----- DATI IN ESAME -----
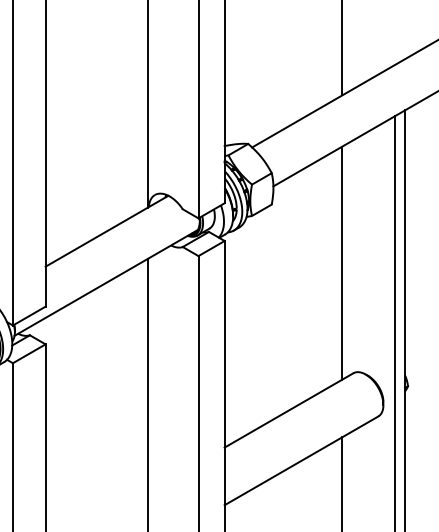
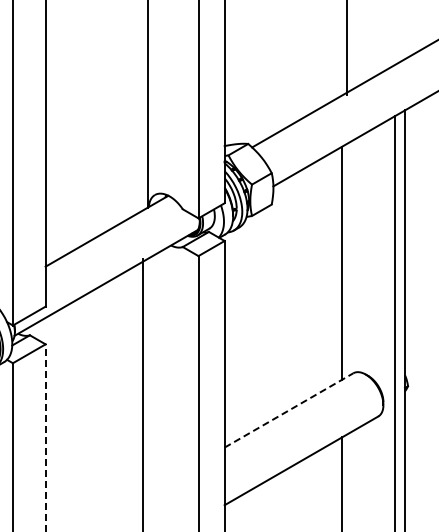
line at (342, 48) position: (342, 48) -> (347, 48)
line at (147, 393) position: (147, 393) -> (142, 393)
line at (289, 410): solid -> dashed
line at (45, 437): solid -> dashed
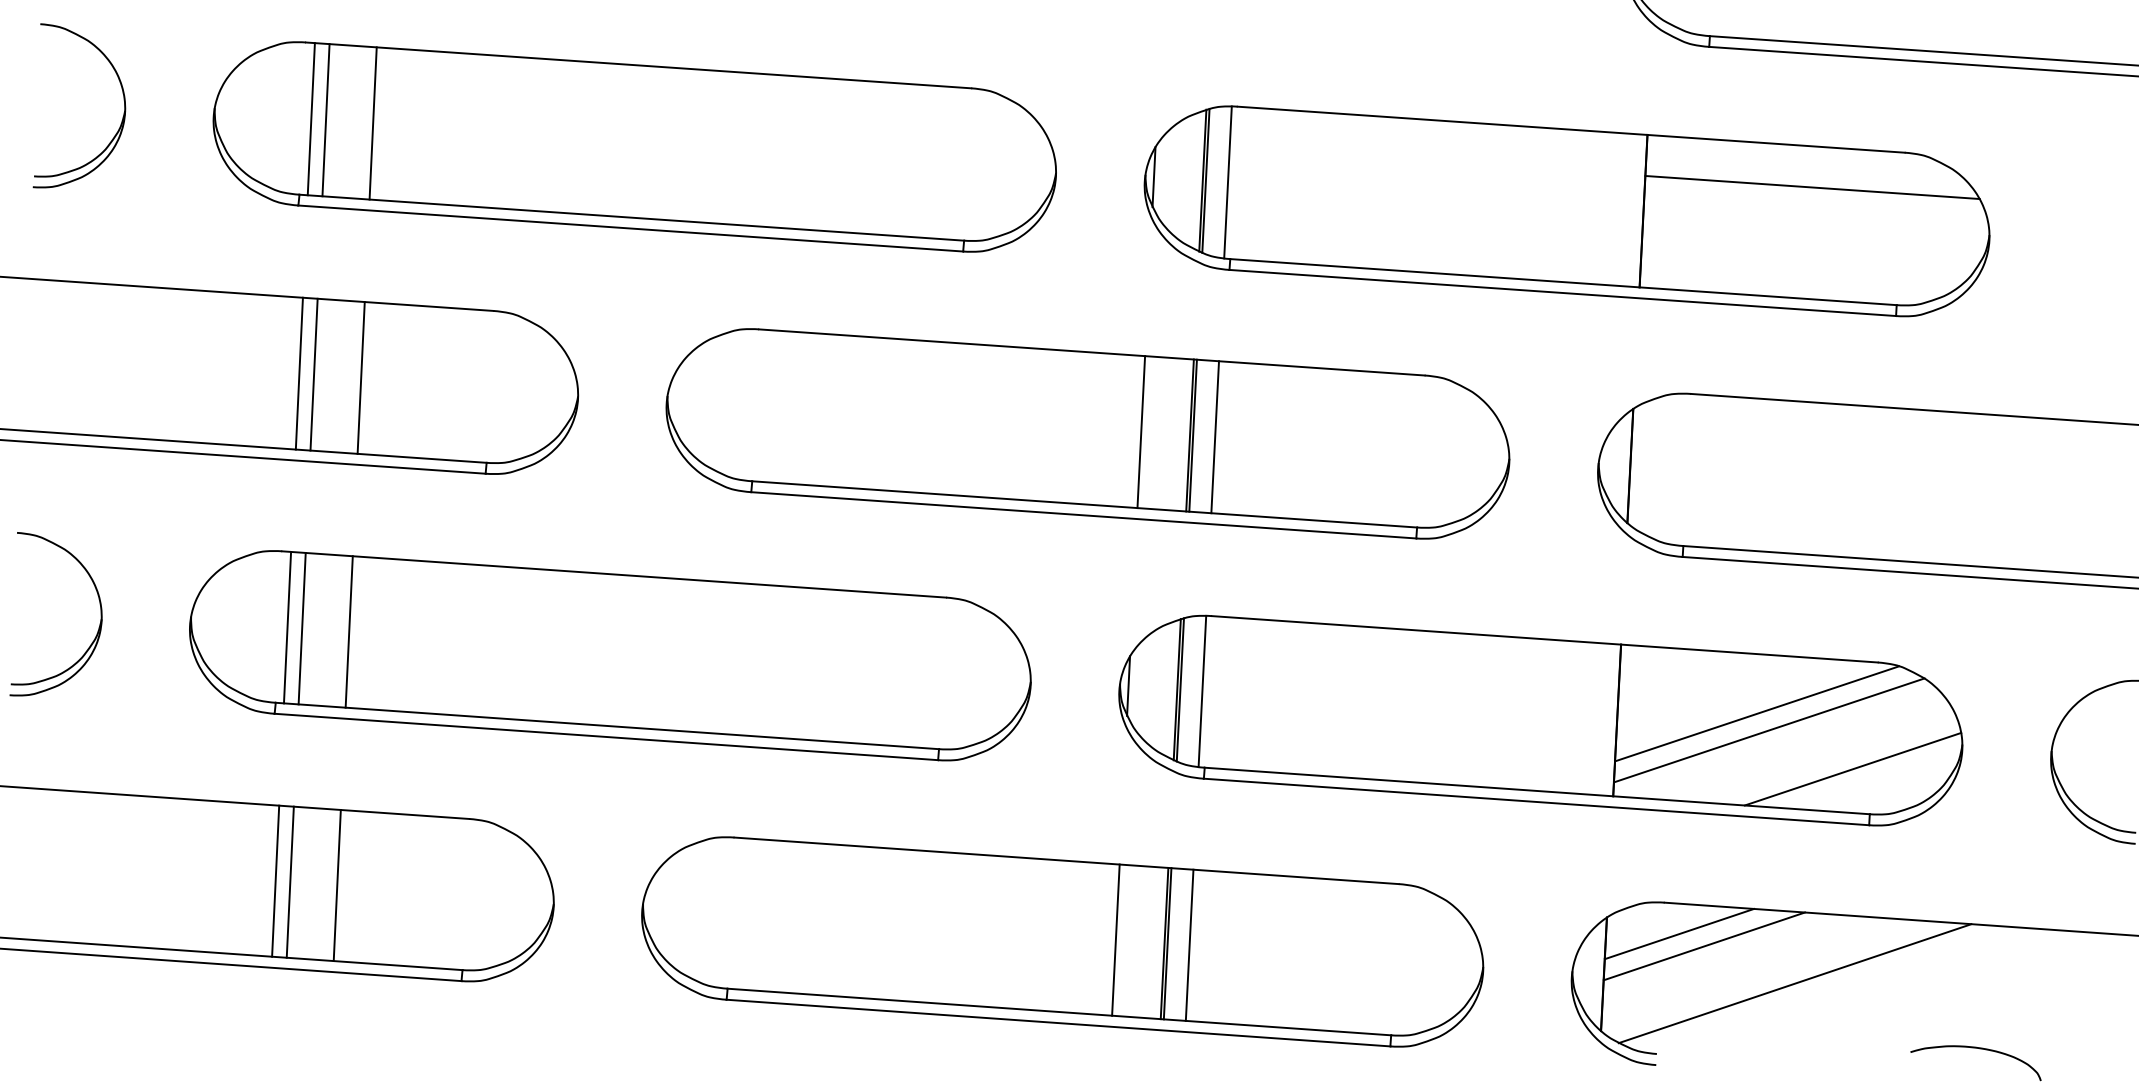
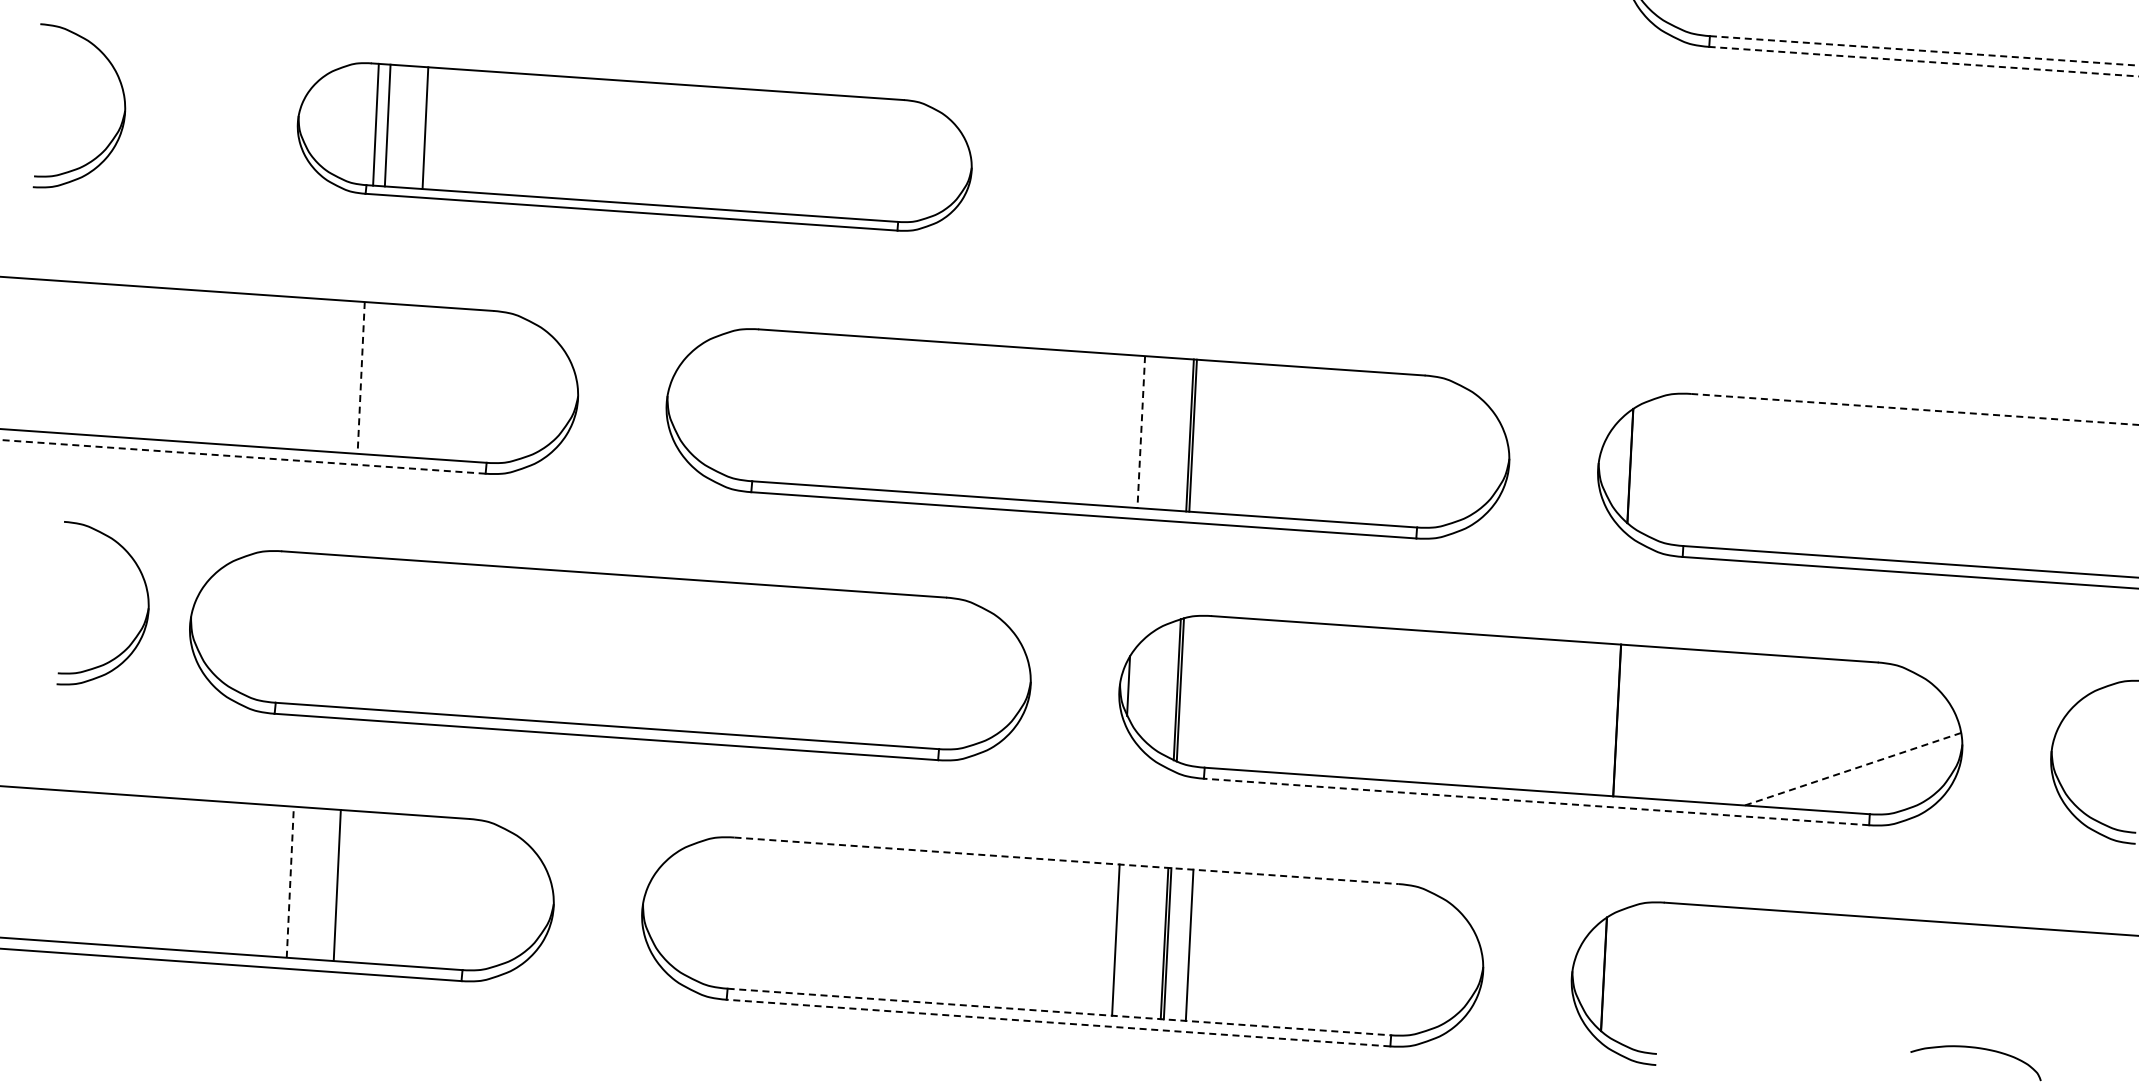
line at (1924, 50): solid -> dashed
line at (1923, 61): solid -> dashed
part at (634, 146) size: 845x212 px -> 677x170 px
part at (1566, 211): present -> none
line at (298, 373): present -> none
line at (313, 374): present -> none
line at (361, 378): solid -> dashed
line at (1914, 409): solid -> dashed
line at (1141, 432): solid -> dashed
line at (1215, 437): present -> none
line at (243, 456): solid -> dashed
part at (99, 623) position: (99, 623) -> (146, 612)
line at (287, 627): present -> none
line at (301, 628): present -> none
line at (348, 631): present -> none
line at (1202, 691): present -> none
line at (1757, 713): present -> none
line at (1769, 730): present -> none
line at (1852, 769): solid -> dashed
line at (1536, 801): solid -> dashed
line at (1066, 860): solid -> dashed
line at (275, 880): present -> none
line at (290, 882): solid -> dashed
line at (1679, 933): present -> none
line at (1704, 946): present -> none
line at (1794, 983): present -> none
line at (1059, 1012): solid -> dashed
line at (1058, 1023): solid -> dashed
-----
### COMPITO DA SVOLGERE
Conta quante righe qui sopra contengono la stringa "part", distinguendo tra maiuscole e minuscole. Scrivi soltanto il numero.

### RISULTATO QUI SOTTO
3